# Inverse Kinematics of Parallel Manipulator (Delta Robot)

Let me start off by saying that I am currently going to university majoring in computer engineering. I love software/hardware and I especially love robotics and I want to apply my knowledge of software/hardware in robots. I have never taken a formal class on robotics, so I don't really know where to start or how to approach the mathematics that robots entail.

Currently, I am interested in calculating the inverse kinematics of a delta robot. To clarify a bit more, I am trying to determine the required joint angles that will position the end-effector of the delta robot to a specific location given some x,y,z coordinate. The delta robot that I will be basing my design off of is shown in the image below. Based off of some research that I have been doing for the past few days, I found that the sort of mathematics involved are usually like those of Denavit-Hartenberg parameters, Jacobian matrices, etc. I am going to be honest, I have never encountered Denavit-Hartenberg parameters or Jacobian matrices and I don't even know how to apply these to solve the kinematics equations and let alone find the kinematics equations. Most of the articles that I have read, mainly deal with serial manipulator robots and the mathematics in finding the kinematics equations of those serial manipulators. I couldn't really find any good material or material that was easy to understand given my current situation on parallel manipulators.

I wanted to ask my question here in the hopes that someone in the community could direct me to where I can start on learning more on obtaining the inverse kinematics equations of parallel manipulators and solving those equations.

Any help will be much appreciated.

Thank you.

For these sorts of problems, I always like to attempt to solve them myself. And they're surprisingly simple when you think about them geometrically. Parallel mechanisms are especially easy because each part of the mechanism can be considered separately, and each part is very simple.

The base part (at the top of the image) contains three servo motors. Think about one motor. When the end effector (blue triangle) is in some position, what angle does the motor need to be? Imagine a sphere centered on one corner of the end effector triangle. The radius of the sphere is the length of the arm attached to that corner. Now imagine the servo arm swinging, tracing out a circle. Where does this circle intersect the sphere?

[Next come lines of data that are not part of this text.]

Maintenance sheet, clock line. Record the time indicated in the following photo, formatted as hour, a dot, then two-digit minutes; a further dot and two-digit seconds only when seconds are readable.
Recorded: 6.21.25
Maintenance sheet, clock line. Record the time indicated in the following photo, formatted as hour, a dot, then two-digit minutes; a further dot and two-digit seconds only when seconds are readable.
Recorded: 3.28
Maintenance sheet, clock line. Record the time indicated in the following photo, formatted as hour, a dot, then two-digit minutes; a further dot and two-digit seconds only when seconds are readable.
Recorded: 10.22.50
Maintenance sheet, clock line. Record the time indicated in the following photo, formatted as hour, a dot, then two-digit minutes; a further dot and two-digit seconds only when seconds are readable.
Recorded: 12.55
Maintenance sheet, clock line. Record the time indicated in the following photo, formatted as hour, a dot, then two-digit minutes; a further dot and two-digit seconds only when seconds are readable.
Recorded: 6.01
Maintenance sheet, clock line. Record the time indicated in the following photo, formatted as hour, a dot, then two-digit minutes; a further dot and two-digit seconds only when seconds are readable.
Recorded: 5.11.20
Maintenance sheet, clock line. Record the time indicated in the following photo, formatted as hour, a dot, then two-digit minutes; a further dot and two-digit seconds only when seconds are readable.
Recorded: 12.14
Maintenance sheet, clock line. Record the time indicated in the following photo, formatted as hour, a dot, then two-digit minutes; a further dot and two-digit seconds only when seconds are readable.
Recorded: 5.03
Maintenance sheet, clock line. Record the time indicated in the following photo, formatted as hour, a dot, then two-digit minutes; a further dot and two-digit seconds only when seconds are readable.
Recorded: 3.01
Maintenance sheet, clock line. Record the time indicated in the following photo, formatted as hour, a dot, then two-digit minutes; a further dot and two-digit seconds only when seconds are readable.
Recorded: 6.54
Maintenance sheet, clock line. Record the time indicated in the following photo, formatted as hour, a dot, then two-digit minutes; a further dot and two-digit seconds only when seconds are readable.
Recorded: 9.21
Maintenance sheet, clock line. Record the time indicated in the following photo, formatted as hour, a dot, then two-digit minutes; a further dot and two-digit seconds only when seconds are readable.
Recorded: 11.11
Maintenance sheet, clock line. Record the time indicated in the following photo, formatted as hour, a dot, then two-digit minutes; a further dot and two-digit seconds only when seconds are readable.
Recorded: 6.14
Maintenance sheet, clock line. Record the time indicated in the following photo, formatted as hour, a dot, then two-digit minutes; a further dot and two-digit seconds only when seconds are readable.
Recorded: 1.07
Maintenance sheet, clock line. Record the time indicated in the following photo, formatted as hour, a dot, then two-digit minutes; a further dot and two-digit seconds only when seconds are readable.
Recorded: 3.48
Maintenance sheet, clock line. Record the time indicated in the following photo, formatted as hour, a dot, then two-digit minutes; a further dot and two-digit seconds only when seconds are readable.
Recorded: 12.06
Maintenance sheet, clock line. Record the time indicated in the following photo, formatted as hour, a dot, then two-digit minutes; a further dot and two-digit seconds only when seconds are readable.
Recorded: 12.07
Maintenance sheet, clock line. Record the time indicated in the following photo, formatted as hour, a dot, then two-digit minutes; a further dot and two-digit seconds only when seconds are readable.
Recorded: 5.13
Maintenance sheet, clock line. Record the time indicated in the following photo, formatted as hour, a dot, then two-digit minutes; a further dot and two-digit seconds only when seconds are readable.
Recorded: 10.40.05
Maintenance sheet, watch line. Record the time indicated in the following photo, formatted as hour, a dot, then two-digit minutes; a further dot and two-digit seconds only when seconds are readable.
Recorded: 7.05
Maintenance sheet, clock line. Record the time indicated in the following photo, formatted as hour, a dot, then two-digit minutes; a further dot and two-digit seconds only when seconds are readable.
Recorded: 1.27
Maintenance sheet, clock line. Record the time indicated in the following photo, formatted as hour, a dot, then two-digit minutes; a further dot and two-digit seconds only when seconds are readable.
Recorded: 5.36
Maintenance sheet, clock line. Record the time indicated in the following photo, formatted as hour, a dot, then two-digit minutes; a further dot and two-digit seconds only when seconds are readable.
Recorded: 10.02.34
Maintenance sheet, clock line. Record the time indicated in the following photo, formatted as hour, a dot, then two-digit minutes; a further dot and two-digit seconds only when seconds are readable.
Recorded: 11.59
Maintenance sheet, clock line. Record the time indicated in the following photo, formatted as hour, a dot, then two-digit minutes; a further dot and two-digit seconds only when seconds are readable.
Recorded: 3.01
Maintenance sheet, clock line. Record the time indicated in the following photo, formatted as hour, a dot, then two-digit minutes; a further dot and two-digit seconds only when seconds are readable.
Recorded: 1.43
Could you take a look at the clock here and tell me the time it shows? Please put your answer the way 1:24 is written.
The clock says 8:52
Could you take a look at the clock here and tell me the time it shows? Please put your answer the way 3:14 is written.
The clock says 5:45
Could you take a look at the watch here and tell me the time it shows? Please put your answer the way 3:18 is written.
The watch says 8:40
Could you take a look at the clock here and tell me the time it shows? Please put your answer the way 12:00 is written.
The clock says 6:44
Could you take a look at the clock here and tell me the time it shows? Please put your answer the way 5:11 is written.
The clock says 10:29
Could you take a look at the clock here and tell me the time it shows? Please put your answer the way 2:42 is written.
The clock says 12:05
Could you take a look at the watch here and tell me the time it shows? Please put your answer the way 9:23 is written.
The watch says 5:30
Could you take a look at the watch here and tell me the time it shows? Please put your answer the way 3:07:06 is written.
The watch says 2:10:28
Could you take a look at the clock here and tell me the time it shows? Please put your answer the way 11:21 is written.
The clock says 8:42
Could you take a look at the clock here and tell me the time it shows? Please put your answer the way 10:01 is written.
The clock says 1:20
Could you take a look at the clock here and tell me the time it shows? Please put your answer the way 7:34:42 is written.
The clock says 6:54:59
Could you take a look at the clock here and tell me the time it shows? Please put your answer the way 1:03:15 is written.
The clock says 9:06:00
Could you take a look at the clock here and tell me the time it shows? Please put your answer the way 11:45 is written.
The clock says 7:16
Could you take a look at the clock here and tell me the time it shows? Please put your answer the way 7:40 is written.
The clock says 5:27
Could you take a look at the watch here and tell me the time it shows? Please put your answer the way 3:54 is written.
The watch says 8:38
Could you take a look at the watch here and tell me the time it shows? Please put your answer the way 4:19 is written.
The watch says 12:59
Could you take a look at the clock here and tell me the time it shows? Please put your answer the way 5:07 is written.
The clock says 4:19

This is a pretty simple problem to solve. Think of the servo arm sweeping out a plane. That plane intersects the sphere: ... creating a circle. Now the problem is just the intersection of two circles. Find the two intersection points, and choose the one that makes most sense (the one that puts the servo arm into its possible angle range.

Added: For an intuitive explanation of inverse kinematics for serial manipulators, that avoids horrible Denavit-Hartenberg parameters, try my old Inverse Kinematics Article.

• FYI, I took a look in the Springer Handbook of Robotics, and there isn't much regarding Delta robots. But there is a short section on the Gough Platform (aka Stewart Platform), which is similar but has more DOFs. It does mention that the inverse kinematics problem for this type of robot is straightforward, and it looks like it can be computed with a little bit of vector math and possibly a little trig. Counter-intuitively, the forward kinematics is much more complex.
– Ben
Oct 17 '14 at 13:08
• @Ben - Yes, that's right. Serial and parallel robots are opposites in that respect. Serial is easy forward and harder inverse. Parallel is easy inverse, but harder forward. Oct 17 '14 at 21:59
• best explanation i ever saw of the IK problem, thanks a bunch! Nov 7 '16 at 22:23
• first comment: "Parallel mechanisms are especially easy because each part of the mechanism can be considered separately, and each part is very simple." this statement is only true for the inverse kinematics, the direct kinematics is exactly opposite. second: why would one think DH parameter are 'horrible'? they are a widely accepted concept for clarifying things without any restrictions on generallity.